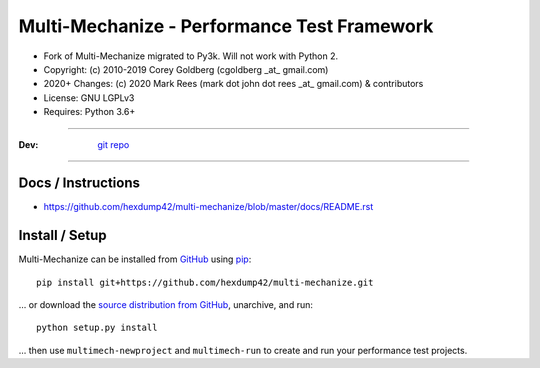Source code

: 
================================================
    Multi-Mechanize - Performance Test Framework
================================================

* Fork of Multi-Mechanize migrated to Py3k. Will not work with Python 2.
* Copyright: (c) 2010-2019 Corey Goldberg (cgoldberg _at_ gmail.com)
* 2020+ Changes: (c) 2020 Mark Rees (mark dot john dot rees _at_ gmail.com) & contributors 
* License: GNU LGPLv3
* Requires: Python 3.6+

----

:Dev: `git repo <http://github.com/hexdump42/multi-mechanize>`_

----

***********************
    Docs / Instructions
***********************

* https://github.com/hexdump42/multi-mechanize/blob/master/docs/README.rst

*******************
    Install / Setup
*******************

Multi-Mechanize can be installed from `GitHub <https://github.com/hexdump42/multi-mechanize>`_ using `pip <http://www.pip-installer.org>`_::
    
    pip install git+https://github.com/hexdump42/multi-mechanize.git

... or download the `source distribution from GitHub <https://github.com/hexdump42/multi-mechanize/archive/master.zip>`_, unarchive, and run::

    python setup.py install

... then use ``multimech-newproject`` and ``multimech-run`` to create and run your performance test projects.



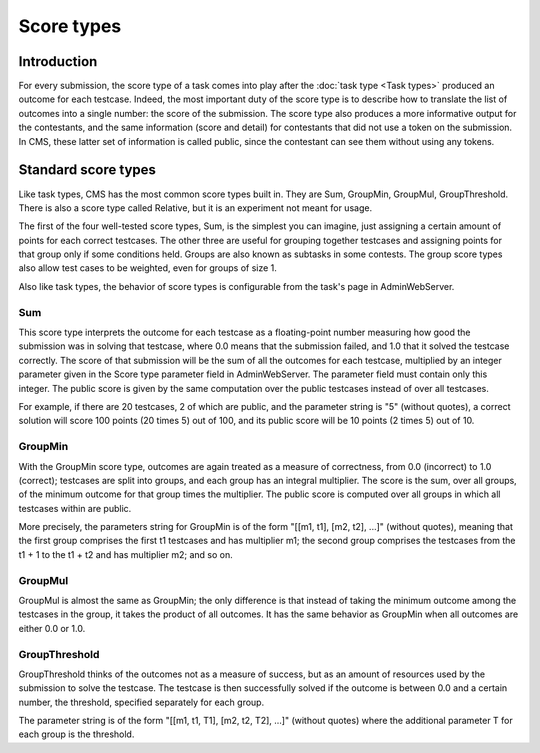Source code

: Score types
***********

Introduction
============

For every submission, the score type of a task comes into play after the :doc:`task type <Task types>` produced an outcome for each testcase. Indeed, the most important duty of the score type is to describe how to translate the list of outcomes into a single number: the score of the submission. The score type also produces a more informative output for the contestants, and the same information (score and detail) for contestants that did not use a token on the submission. In CMS, these latter set of information is called public, since the contestant can see them without using any tokens.


Standard score types
====================

Like task types, CMS has the most common score types built in. They are Sum, GroupMin, GroupMul, GroupThreshold. There is also a score type called Relative, but it is an experiment not meant for usage.

The first of the four well-tested score types, Sum, is the simplest you can imagine, just assigning a certain amount of points for each correct testcases. The other three are useful for grouping together testcases and assigning points for that group only if some conditions held. Groups are also known as subtasks in some contests. The group score types also allow test cases to be weighted, even for groups of size 1.

Also like task types, the behavior of score types is configurable from the task's page in AdminWebServer.


.. _scoretypes_sum:

Sum
---

This score type interprets the outcome for each testcase as a floating-point number measuring how good the submission was in solving that testcase, where 0.0 means that the submission failed, and 1.0 that it solved the testcase correctly. The score of that submission will be the sum of all the outcomes for each testcase, multiplied by an integer parameter given in the Score type parameter field in AdminWebServer. The parameter field must contain only this integer. The public score is given by the same computation over the public testcases instead of over all testcases.

For example, if there are 20 testcases, 2 of which are public, and the parameter string is "5" (without quotes), a correct solution will score 100 points (20 times 5) out of 100, and its public score will be 10 points (2 times 5) out of 10.


.. _scoretypes_groupmin:

GroupMin
--------

With the GroupMin score type, outcomes are again treated as a measure of correctness, from 0.0 (incorrect) to 1.0 (correct); testcases are split into groups, and each group has an integral multiplier. The score is the sum, over all groups, of the minimum outcome for that group times the multiplier. The public score is computed over all groups in which all testcases within are public.

More precisely, the parameters string for GroupMin is of the form "[[m1, t1], [m2, t2], ...]" (without quotes), meaning that the first group comprises the first t1 testcases and has multiplier m1; the second group comprises the testcases from the t1 + 1 to the t1 + t2 and has multiplier m2; and so on.


GroupMul
--------

GroupMul is almost the same as GroupMin; the only difference is that instead of taking the minimum outcome among the testcases in the group, it takes the product of all outcomes. It has the same behavior as GroupMin when all outcomes are either 0.0 or 1.0.


GroupThreshold
--------------

GroupThreshold thinks of the outcomes not as a measure of success, but as an amount of resources used by the submission to solve the testcase. The testcase is then successfully solved if the outcome is between 0.0 and a certain number, the threshold, specified separately for each group.

The parameter string is of the form "[[m1, t1, T1], [m2, t2, T2], ...]" (without quotes) where the additional parameter T for each group is the threshold.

* * * * * * * * *

- _What the exercise asks_
Of the lines above, output exactly those from the line bearing "Multi-Mechanize - Performance" through the line bearing "pip install git+https://github.com/hexdump42/multi-mechanize.git", inclusive.

- _Reply_
    Multi-Mechanize - Performance Test Framework
================================================

* Fork of Multi-Mechanize migrated to Py3k. Will not work with Python 2.
* Copyright: (c) 2010-2019 Corey Goldberg (cgoldberg _at_ gmail.com)
* 2020+ Changes: (c) 2020 Mark Rees (mark dot john dot rees _at_ gmail.com) & contributors 
* License: GNU LGPLv3
* Requires: Python 3.6+

----

:Dev: `git repo <http://github.com/hexdump42/multi-mechanize>`_

----

***********************
    Docs / Instructions
***********************

* https://github.com/hexdump42/multi-mechanize/blob/master/docs/README.rst

*******************
    Install / Setup
*******************

Multi-Mechanize can be installed from `GitHub <https://github.com/hexdump42/multi-mechanize>`_ using `pip <http://www.pip-installer.org>`_::
    
    pip install git+https://github.com/hexdump42/multi-mechanize.git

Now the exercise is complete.